Le Berger menteur Théodore Lorin (19è siècle)

Toutes les nuits, Guillot, par moquerie,
Criait au loup sans rime ni raison.
Les voisins arrivaient ; alors changeant de ton,
Il prodiguait la sotte raillerie
Aux arrivants. Le loup vint un jour tout de bon,
Et saisit dans la bergerie
Une brebis superbe et bien nourrie.
Tout aussitôt notre homme de crier
Au loup ! au loup ! à plein gosier.
Mais on fut sourd à sa prière.
Bah ! se dit-on, le gros malin
Veut se gausser de nous comme à son ordinaire :
Personne ne bougea.
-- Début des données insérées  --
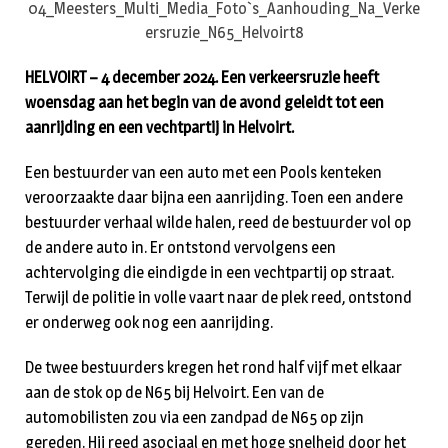
HELVOIRT – 4 december 2024. Een verkeersruzie heeft
woensdag aan het begin van de avond geleidt tot een
aanrijding en een vechtpartij in Helvoirt.
Een bestuurder van een auto met een Pools kenteken
veroorzaakte daar bijna een aanrijding. Toen een andere
bestuurder verhaal wilde halen, reed de bestuurder vol op
de andere auto in. Er ontstond vervolgens een
achtervolging die eindigde in een vechtpartij op straat.
Terwijl de politie in volle vaart naar de plek reed, ontstond
er onderweg ook nog een aanrijding.
De twee bestuurders kregen het rond half vijf met elkaar
aan de stok op de N65 bij Helvoirt. Een van de
automobilisten zou via een zandpad de N65 op zijn
gereden. Hij reed asociaal en met hoge snelheid door het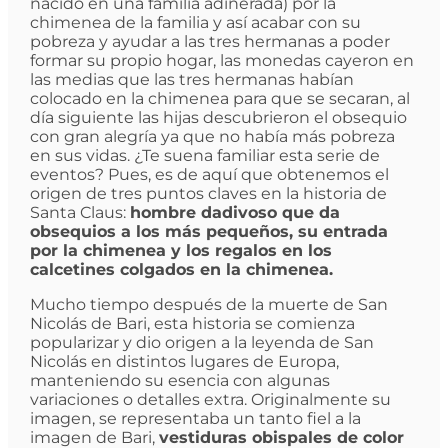
nacido en una familia adinerada) por la
chimenea de la familia y así acabar con su
pobreza y ayudar a las tres hermanas a poder
formar su propio hogar, las monedas cayeron en
las medias que las tres hermanas habían
colocado en la chimenea para que se secaran, al
día siguiente las hijas descubrieron el obsequio
con gran alegría ya que no había más pobreza
en sus vidas. ¿Te suena familiar esta serie de
eventos? Pues, es de aquí que obtenemos el
origen de tres puntos claves en la historia de
Santa Claus:
hombre dadivoso que da
obsequios a los más pequeños, su entrada
por la chimenea y los regalos en los
calcetines colgados en la chimenea.
Mucho tiempo después de la muerte de San
Nicolás de Bari, esta historia se comienza
popularizar y dio origen a la leyenda de San
Nicolás en distintos lugares de Europa,
manteniendo su esencia con algunas
variaciones o detalles extra. Originalmente su
imagen, se representaba un tanto fiel a la
imagen de Bari,
vestiduras obispales de color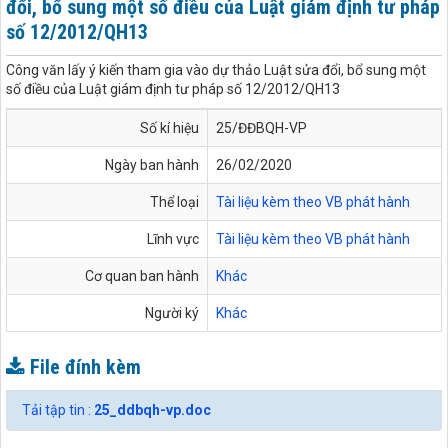
đổi, bổ sung một số điều của Luật giám định tư pháp
số 12/2012/QH13
Công văn lấy ý kiến tham gia vào dự thảo Luật sửa đổi, bổ sung một
số điều của Luật giám định tư pháp số 12/2012/QH13
Số kí hiệu
25/ĐĐBQH-VP
Ngày ban hành
26/02/2020
Thể loại
Tài liệu kèm theo VB phát hành
Lĩnh vực
Tài liệu kèm theo VB phát hành
Cơ quan ban hành
Khác
Người ký
Khác
File đính kèm
Tải tập tin :
25_ddbqh-vp.doc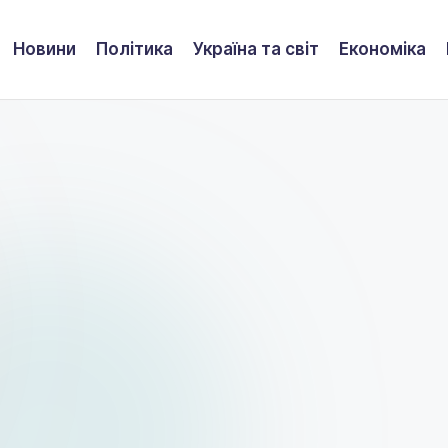
Новини
Політика
Україна та світ
Економіка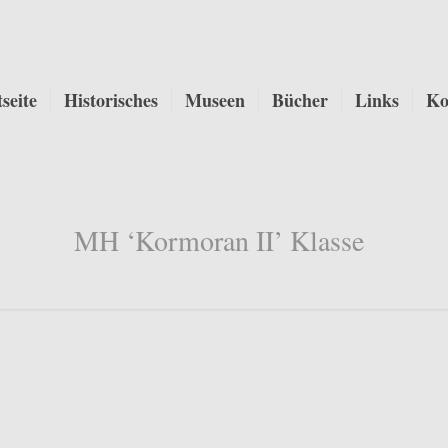
tseite
Historisches
Museen
Bücher
Links
Ko
MH ‘Kormoran II’ Klasse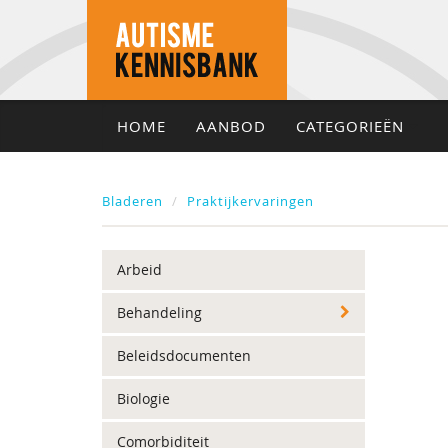
HOME
AANBOD
CATEGORIEËN
Bladeren
Praktijkervaringen
Arbeid
Behandeling
Beleidsdocumenten
Biologie
Comorbiditeit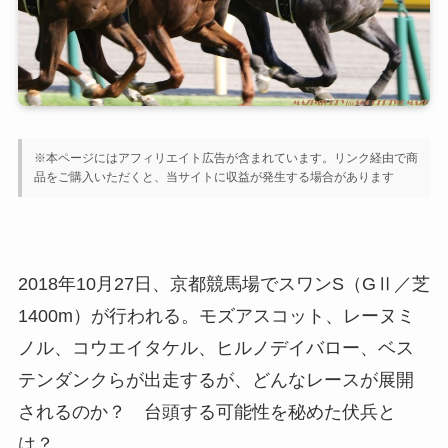
※本ページにはアフィリエイト広告が含まれています。リンク経由で商
品をご購入いただくと、当サイトに収益が発生する場合があります
2018年10月27日、京都競馬場でスワンS（GⅡ／芝
1400m）が行われる。モズアスコット、レーヌミ
ノル、コウエイタケル、ヒルノデイバロー、ベス
テンダンクらが出走するが、どんなレースが展開
されるのか？ 台頭する可能性を秘めた伏兵と
は？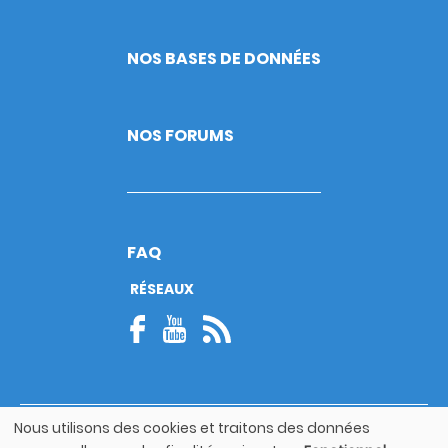
NOS BASES DE DONNÉES
NOS FORUMS
FAQ
RÉSEAUX
Nous utilisons des cookies et traitons des données
© Copyright 2026
Utilisation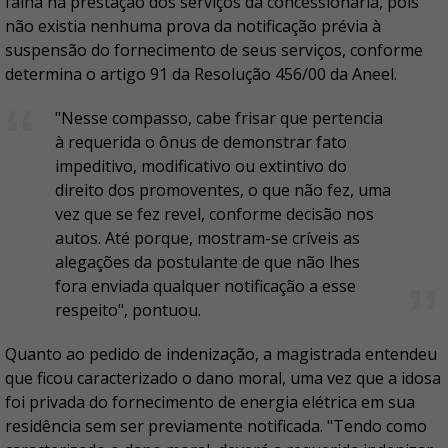
falha na prestação dos serviços da concessionária, pois
não existia nenhuma prova da notificação prévia à
suspensão do fornecimento de seus serviços, conforme
determina o artigo 91 da Resolução 456/00 da Aneel.
"Nesse compasso, cabe frisar que pertencia
à requerida o ônus de demonstrar fato
impeditivo, modificativo ou extintivo do
direito dos promoventes, o que não fez, uma
vez que se fez revel, conforme decisão nos
autos. Até porque, mostram-se críveis as
alegações da postulante de que não lhes
fora enviada qualquer notificação a esse
respeito", pontuou.
Quanto ao pedido de indenização, a magistrada entendeu
que ficou caracterizado o dano moral, uma vez que a idosa
foi privada do fornecimento de energia elétrica em sua
residência sem ser previamente notificada. "Tendo como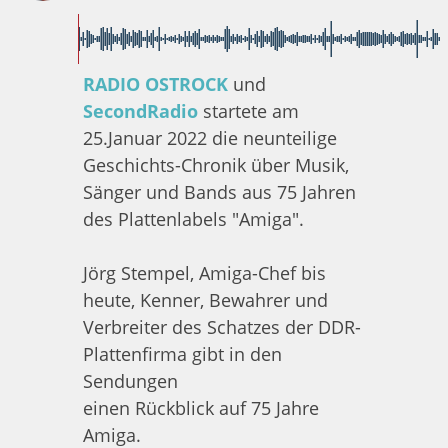
0:00
NaN:0NaN
RADIO OSTROCK
und
SecondRadio
startete am
25.Januar 2022 die neunteilige
Geschichts-Chronik über Musik,
Sänger und Bands aus 75 Jahren
des Plattenlabels "Amiga".
Jörg Stempel, Amiga-Chef bis
heute, Kenner, Bewahrer und
Verbreiter des Schatzes der DDR-
Plattenfirma gibt in den
Sendungen
einen Rückblick auf 75 Jahre
Amiga.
Le lendemain matin,
La larme à l'œil, Guillot conta sa triste chance.
« Mon cher ami, lui dit un sien voisin,
Je te plains, mais en conscience,
Ne l'as-tu pas bien mérité?
Tu l'apprends, mais trop tard, un menteur effronté
Finit par n'obtenir aucune confiance,
Même en disant la vérité. »

Livre VI, Fable 17


Note de l'auteur : Ce sujet a été traité par plusieurs fabulistes, entre autres par l'abbé Reyre (Mentor des enfants). Cette dernière renferme une foule de détails piquants. Lorsque j'en ai eu connaissance, j'ai été tenté de supprimer la mienne ; mais l'amour paternel l'a emporté.